By Levi Clancy for Student Reader on
Adhesion molecules are membrane proteins that form a link between the cytoskeleton inside a cell and the cell’s environment, which consists of other cells and the ECM. Far from being a simple “glue” that keeps cells together, adhesion molecules play an active role in virtually every aspect of animal development. Differential adhesive properties of cells play an important part in maintaining the boundaries between different cell populations. For example, we will see in an upcoming lecture that the segregration of the ectodermal germ layer into epidermis and neural tissue is controlled by changing the adhesive properties of cells. We will consider the role of two main classes of adhesion molecules, the cadherins and integrins.
Cell-Cell Adhesion: Cadherins
Cadherins are transmembrane proteins which adhere to identical cadherins on the surface of other cells. This is an example of homophilic interaction, an association between identical molecules. Cadherins thus provide adhesive specificity: only cells expressing the same types of cadherins can adhere to each other.
Cadherins are a large and diverse class of cell adhesion molecules.
In this way, cadherins provide adhesive specificity: only those cells expressing the same types of cadherins can adhere to each other. Some cadherins are preferentially expressed in certain cell types. For example, E-cadherin (from “epithelial” cadherin) is mainly expressed in the ectoderm of all animals, N-cadherin in the nervous system. However, this correlation is not absolute; most cadherins are expressed in a variety of different tissues, and a given cell often expresses more than one cadherin at a time. Intracellularly, cadherins have a highly conserved cytoplasmic domain that binds to a group of adapter proteins known as catenins. Cadherins and catenins together form an adhesion complex that links the membrane to the actin cytoskeleton.
Cadherins control many morphogenetic movements during embryonicdevelopment. By expressing E-cadherin, the ectoderm of many animals becomes established as a stable epithelial layer. Epithelial morphogenesis in every organ system in vertebrates and invertebrates depends on E-cadherin.
To function normally, the cadherin mediated adhesion must be up- and downregulated rapidly. Cells about to migrate must be able to “let go” of their neighbors. As a matter of fact, the migration of a cell is accompanied by cyclic disruption and reformation of adhesive cell contacts. Regulation of cadherin function can occur at different levels. First, the rate of transcription of a cadherin gene determines the amount of cadherin in the membrane and is thereby correlated with the adhesiveness of the corresponding cell population. There are numerous examples of cells that, in order to move out of a particular tissue and migrate, reduce adhesiveness by turning off the expression of cadherin.
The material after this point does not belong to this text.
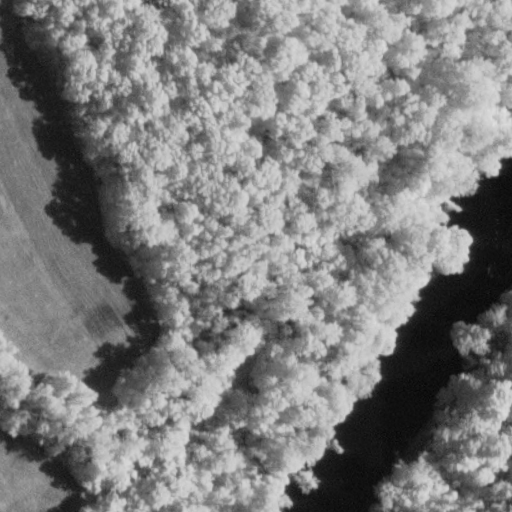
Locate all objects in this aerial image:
river: (420, 344)
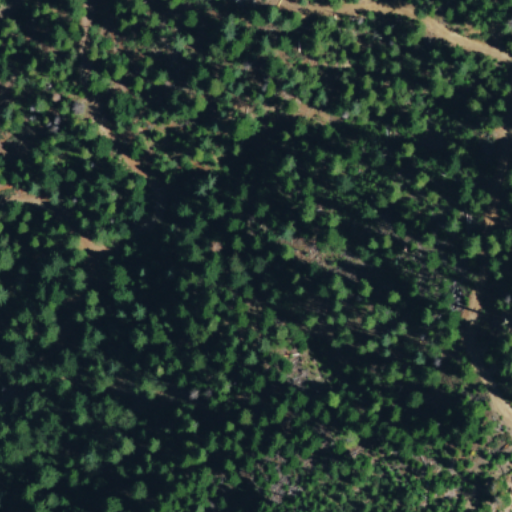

The second, more rapid mechanism to control the level of adhesion mediated by cadherin is by modifying its coupling to the actin cytoskeleton. Several receptor tyrosine kinases and -phosphatases have been identified that affect this coupling.
Whereas some adhesion molecules are distributed in a diffuse manner over the entire cell membrane, other adhesion molecules, such as the cadherins or integrins, are concentrated in membrane specializations called cellular junctions. On the basis of their electron microscopic structure and biochemical composition, several different types of cellular junctions have been defined: the adherens junctions, tight junctions, desmosomes and gap junctions.
Cell-Substrate Adhesion: Integrins
In the previous sections we had encountered different classes of adhesion molecules that link cells to each other. In addition, cells are bound to the extracellular matrix (ECM) that surrounds them on all sides, as in mesenchymal cells, or forms a basement membrane, as in epithelial cells. There exist different types of membrane proteins that act as receptors for extracellular matrix proteins. Members of these cell-substrate adhesion molecules are the integrins.
Different isoforms of integrin bind to many different extracellular proteins, including laminin, fibronectin, and collagen. Intracellularly, integrins are linked to microfilaments via many different kinds of adapter proteins (talin, vinculin paxillin). In addition, signal transducing molecules such as focal adhesion kinase (FAK) are linked to the cytoplasmic domain of integrin and are activated when integrin binds to an extracellular ligand. Integrin coupled FAK feeds into signal transduction pathways, forming an important link between cell adhesion and cell fate determination.
Conformational changes of integrins, induced by signals inside the cell or changes in the ECM, lead to a reorganization of the actin cytoskeleton that causes dramatic changes in cell shape and motility. Similar to cadherins, integrins also control the membrane attachment of microfilaments. Finally, integrin binding to ligands presented by the basement membrane triggers the contraction of thick myosin containing microfilament bundles called stress fibers. Stress fiber contraction enhances the firm adhesion of cells to their substrate.